[EXCERPT]:
****************************************

Court Opinion

ID: 9441612
Source: CourtListenerOpinion
Date Created: 2023-08-03 17:57:55.11122+00
Date Added: 2024-06-11T17:28:32.111394
License: Public Domain

KELLY, Circuit Judge,
concurring.
I agree with the court that to trigger the First Amendment privilege, a party must “through objective and articulable facts make an evidentiary showing of a reasonable probability of chill on an association right.” Maj. Op. at 489 (quotation marks and citations omitted). I write separately to emphasize that the burden for establishing this prima facie showing is not difficult when supported by available evidence.

****************************************

[EXTRACTED INFORMATION]:

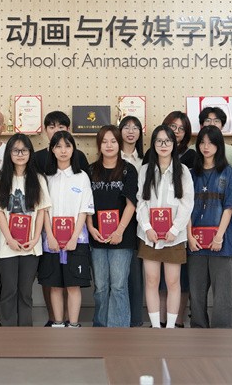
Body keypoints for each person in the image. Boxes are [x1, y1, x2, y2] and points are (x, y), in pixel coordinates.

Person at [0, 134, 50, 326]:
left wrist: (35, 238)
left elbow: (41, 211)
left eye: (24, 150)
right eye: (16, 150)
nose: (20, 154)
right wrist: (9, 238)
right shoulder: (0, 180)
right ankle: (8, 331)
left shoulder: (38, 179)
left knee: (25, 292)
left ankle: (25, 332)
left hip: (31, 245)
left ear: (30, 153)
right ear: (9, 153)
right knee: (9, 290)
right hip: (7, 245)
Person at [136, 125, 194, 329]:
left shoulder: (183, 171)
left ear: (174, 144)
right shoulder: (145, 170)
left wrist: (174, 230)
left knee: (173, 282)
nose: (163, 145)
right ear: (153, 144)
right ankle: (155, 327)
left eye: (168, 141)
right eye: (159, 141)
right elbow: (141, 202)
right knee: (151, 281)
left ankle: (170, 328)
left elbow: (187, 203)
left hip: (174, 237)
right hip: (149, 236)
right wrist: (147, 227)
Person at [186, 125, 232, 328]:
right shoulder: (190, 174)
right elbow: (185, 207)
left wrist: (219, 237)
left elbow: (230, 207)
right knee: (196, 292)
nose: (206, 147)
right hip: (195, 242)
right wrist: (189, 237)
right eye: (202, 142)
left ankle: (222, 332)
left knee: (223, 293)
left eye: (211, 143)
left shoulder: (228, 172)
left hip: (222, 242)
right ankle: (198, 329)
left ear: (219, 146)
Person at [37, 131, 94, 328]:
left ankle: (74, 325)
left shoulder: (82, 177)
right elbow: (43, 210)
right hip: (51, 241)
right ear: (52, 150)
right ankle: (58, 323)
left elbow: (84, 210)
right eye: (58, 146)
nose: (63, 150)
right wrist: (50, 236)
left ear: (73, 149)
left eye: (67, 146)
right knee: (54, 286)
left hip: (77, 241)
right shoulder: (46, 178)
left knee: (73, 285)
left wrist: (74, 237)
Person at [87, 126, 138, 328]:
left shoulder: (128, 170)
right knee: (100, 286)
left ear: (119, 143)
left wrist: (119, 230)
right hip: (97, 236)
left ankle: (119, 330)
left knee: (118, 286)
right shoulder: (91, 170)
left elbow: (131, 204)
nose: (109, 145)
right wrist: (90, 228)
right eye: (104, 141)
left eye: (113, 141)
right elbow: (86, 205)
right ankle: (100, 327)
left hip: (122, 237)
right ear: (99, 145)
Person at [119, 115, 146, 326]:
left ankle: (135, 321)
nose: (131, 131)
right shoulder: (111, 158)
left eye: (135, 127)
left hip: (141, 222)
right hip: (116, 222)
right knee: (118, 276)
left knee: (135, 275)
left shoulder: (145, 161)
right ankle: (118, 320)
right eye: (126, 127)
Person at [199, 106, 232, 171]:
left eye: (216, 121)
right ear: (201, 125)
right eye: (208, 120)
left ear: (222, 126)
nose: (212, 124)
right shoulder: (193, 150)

****************************************

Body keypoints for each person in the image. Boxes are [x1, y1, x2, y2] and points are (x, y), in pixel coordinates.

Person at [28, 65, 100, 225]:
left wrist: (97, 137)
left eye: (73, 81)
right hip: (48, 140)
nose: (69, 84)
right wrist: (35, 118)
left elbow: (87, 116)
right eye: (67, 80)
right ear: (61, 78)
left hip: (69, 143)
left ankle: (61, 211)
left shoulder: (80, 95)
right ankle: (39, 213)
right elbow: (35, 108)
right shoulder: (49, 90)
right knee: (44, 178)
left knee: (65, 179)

****************************************

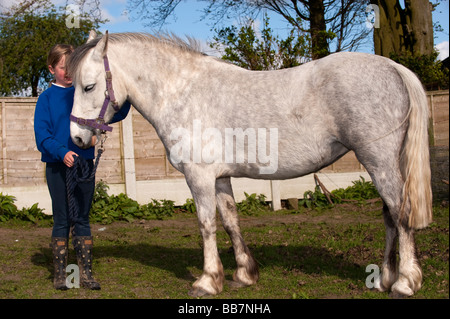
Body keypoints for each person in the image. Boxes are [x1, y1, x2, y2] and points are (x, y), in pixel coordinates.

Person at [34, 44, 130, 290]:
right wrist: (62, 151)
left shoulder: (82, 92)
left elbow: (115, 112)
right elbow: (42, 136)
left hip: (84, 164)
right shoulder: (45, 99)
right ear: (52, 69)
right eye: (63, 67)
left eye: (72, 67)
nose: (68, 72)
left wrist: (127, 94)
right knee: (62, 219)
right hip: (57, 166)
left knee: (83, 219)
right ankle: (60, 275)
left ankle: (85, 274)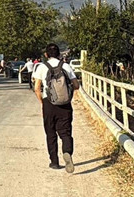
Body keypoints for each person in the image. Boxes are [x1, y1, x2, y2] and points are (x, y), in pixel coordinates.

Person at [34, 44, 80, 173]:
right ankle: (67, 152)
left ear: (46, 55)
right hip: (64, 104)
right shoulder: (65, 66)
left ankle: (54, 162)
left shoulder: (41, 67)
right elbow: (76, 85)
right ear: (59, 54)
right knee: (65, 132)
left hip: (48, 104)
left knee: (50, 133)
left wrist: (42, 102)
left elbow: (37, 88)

****************************************

[WORK INSTRUCTIONS]:
(a) According to the concurrence, what must a party make to trigger the First Amendment privilege?
(b) Say whether each statement agrees with the concurrence, answering yes or no and quoting the words that decide it: (i) The concurrence disagrees with the court about what it takes to trigger the First Amendment privilege. (ii) The concurrence says the burden for the prima facie showing is not difficult when supported by available evidence. (iii) The concurrence cites page 489 of the majority opinion.
The rows have nothing to do with the concurrence.

[RESPONSES]:
(a) Through objective and articulable facts, an evidentiary showing of a reasonable probability of chill on an association right.

(b)
(i) No: "I agree with the court that to trigger the First Amendment privilege"
(ii) Yes: "the burden for establishing this prima facie showing is not difficult when supported by available evidence"
(iii) Yes: "Maj. Op. at 489"